Supplied passage:
◇ ◇ ◇ ◇

Paranomus candicans
- Conservation status: Least Concern (IUCN 3.1)

Scientific classification
- Kingdom: Plantae
- Clade: Tracheophytes
- Clade: Angiosperms
- Clade: Eudicots
- Order: Proteales
- Family: Proteaceae
- Genus: Paranomus
- Species: P. candicans
- Binomial name: Paranomus candicans (Thunb.) Kuntze
- Synonyms: Nivenia candicans Roem. & Schult. ; Nivenia mollissima R.Br. ; Paranomus argenteus Knight ; Paranomus mollissimus (R.Br.) Kuntze ; Protea candicans Thunb. ; Protea mollissima (R.Br.) Poir. ; Serruria albicans Roem. & Schult. ;

= Paranomus candicans =

- Genus: Paranomus
- Species: candicans
- Authority: (Thunb.) Kuntze
- Conservation status: LC

Species of flowering plant

Paranomus candicans, the powder sceptre, is a flower-bearing shrub that belongs to the genus Paranomus and forms part of the fynbos. The plant is native to the Western Cape, South Africa.

==Description==
The shrub grows up to 2 m tall and flowers mainly from June to November. Fire destroys the plant but the seeds survive. The plant is bisexual and pollinated by insects. The fruit ripens, two months after flowering, and the seeds fall to the ground where they are spread by ants.

In Afrikaans, it is known as poeiersepter.

==Distribution and habitat==
The plant occurs in the Hex River Mountains up to the Langeberg. The plant grows in sandstone soil at altitudes of 600–2000 m.

◇ ◇ ◇ ◇

Prompt: In the Paranomus candicans text, what spreads the seeds after they fall to the ground?

Material provided:
◇ ◇ ◇ ◇

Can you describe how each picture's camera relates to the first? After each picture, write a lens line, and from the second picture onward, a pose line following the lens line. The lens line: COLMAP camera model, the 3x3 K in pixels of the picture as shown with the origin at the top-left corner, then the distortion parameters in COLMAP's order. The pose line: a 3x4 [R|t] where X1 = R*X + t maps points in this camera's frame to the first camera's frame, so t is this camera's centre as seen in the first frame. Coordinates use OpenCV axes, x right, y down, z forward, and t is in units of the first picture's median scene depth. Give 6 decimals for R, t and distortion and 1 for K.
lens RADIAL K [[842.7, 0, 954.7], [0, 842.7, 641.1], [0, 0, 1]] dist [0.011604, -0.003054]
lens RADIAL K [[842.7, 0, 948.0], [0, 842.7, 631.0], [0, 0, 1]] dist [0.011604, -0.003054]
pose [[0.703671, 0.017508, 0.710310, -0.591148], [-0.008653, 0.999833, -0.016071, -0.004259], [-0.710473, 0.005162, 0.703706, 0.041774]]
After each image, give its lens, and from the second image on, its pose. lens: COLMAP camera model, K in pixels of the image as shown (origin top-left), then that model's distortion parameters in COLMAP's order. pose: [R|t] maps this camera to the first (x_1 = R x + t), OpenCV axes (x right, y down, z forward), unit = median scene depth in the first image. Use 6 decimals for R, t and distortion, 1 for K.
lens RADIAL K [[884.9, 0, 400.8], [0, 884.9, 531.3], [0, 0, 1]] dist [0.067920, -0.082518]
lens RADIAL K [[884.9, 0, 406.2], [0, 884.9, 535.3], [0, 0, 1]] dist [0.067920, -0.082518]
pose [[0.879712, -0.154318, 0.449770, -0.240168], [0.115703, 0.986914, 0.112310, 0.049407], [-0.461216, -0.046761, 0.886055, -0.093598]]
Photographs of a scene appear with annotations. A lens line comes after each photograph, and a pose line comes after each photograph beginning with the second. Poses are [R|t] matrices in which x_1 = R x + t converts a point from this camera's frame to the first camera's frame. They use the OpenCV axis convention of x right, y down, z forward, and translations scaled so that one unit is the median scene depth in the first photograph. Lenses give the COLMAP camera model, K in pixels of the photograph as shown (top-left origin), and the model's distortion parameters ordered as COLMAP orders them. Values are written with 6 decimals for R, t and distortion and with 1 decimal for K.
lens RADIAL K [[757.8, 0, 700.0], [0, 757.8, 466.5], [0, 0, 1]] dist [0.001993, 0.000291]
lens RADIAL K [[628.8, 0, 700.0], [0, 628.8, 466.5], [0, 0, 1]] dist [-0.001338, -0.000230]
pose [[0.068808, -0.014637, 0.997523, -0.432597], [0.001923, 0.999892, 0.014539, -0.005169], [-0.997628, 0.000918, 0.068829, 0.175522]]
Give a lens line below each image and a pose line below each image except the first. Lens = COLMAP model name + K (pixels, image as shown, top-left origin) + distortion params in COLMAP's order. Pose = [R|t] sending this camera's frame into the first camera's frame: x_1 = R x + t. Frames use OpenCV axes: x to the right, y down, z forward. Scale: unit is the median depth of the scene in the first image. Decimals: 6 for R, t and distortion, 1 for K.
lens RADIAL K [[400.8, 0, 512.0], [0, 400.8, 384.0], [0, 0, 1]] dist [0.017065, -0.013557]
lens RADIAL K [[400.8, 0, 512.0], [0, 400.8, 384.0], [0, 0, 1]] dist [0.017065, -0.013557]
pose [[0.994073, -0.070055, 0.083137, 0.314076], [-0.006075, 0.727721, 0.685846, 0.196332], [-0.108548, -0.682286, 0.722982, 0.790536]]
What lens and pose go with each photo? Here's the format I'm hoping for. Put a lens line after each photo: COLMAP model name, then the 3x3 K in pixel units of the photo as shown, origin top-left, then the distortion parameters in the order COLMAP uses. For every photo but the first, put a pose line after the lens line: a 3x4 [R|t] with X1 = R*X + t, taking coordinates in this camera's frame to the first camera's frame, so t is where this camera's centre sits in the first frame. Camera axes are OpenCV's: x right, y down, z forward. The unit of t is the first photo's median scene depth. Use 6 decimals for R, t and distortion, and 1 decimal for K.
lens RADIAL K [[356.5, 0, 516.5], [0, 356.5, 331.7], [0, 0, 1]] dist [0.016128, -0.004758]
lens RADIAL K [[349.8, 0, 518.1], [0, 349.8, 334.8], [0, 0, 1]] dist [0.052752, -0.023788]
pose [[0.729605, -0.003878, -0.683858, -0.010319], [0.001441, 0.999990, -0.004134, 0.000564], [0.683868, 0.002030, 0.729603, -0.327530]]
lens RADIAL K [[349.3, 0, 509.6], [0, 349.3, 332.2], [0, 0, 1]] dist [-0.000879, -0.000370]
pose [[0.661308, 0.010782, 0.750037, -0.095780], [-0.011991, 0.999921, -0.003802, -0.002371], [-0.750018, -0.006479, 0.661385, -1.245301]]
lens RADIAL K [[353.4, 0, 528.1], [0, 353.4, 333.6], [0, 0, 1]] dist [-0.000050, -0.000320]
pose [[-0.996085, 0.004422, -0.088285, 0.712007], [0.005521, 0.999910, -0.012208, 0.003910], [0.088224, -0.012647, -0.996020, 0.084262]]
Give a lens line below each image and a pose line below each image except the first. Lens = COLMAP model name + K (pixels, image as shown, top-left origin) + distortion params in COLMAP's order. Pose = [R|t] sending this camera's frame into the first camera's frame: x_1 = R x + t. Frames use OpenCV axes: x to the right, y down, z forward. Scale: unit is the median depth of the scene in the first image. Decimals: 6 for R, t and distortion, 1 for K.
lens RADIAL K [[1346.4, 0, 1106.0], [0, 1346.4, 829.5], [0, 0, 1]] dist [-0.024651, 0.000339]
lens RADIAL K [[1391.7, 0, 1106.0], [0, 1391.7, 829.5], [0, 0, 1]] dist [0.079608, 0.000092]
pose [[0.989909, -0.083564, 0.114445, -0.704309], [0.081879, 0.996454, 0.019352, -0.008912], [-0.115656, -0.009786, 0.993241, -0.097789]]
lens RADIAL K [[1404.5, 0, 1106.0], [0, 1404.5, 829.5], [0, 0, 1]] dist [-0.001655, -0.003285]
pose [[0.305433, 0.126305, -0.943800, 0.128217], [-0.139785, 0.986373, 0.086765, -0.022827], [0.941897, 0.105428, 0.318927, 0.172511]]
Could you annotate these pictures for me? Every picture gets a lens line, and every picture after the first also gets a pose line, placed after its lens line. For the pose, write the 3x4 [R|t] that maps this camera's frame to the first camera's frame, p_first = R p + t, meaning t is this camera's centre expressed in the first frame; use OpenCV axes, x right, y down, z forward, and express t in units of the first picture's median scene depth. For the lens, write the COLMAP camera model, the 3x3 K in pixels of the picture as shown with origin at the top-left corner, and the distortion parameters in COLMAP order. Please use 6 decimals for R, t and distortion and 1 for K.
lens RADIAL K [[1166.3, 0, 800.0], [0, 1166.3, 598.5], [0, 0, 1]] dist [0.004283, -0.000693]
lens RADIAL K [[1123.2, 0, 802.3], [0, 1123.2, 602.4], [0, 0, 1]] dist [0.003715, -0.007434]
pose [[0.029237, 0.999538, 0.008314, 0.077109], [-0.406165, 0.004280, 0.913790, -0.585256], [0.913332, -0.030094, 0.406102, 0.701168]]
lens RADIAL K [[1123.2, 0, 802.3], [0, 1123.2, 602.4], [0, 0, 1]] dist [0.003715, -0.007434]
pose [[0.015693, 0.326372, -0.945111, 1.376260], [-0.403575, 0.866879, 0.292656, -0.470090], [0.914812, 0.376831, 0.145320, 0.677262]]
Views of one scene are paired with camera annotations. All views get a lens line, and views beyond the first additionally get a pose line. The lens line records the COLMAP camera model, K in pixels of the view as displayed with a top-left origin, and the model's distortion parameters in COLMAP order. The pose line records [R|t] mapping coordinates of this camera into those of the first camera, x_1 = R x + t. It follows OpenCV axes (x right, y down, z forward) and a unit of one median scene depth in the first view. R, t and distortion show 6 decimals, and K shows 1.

◇ ◇ ◇ ◇

Task answer: Ants spread the seeds.